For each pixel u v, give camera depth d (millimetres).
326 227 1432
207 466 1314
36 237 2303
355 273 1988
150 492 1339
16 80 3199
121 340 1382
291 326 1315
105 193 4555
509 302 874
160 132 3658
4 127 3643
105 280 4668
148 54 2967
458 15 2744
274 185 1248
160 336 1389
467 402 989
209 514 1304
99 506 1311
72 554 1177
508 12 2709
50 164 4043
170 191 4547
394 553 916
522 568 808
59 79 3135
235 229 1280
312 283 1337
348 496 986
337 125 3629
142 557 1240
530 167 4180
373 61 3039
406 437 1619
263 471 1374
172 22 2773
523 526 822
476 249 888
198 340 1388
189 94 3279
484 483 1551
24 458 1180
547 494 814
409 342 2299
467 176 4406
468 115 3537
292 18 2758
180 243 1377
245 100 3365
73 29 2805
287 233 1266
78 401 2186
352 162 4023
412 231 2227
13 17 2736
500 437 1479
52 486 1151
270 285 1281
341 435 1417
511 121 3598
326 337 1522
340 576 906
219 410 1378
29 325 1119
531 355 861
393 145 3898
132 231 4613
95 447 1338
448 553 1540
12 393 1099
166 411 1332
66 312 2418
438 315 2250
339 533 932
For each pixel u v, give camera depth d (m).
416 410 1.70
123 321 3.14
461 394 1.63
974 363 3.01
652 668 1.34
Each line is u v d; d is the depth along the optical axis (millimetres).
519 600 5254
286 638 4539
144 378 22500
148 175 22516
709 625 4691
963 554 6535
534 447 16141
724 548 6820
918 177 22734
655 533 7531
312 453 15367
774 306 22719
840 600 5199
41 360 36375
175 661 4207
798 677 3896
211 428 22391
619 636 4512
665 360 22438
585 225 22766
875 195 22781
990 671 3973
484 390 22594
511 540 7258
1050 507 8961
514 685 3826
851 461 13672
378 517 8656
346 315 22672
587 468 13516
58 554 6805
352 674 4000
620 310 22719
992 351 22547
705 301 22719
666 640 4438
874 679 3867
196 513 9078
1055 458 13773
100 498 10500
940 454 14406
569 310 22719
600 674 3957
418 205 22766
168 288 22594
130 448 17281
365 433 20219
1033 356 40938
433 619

__________________________________________________

Going through the records, say how many lines hold the string "millimetres". Only the number should be given.

2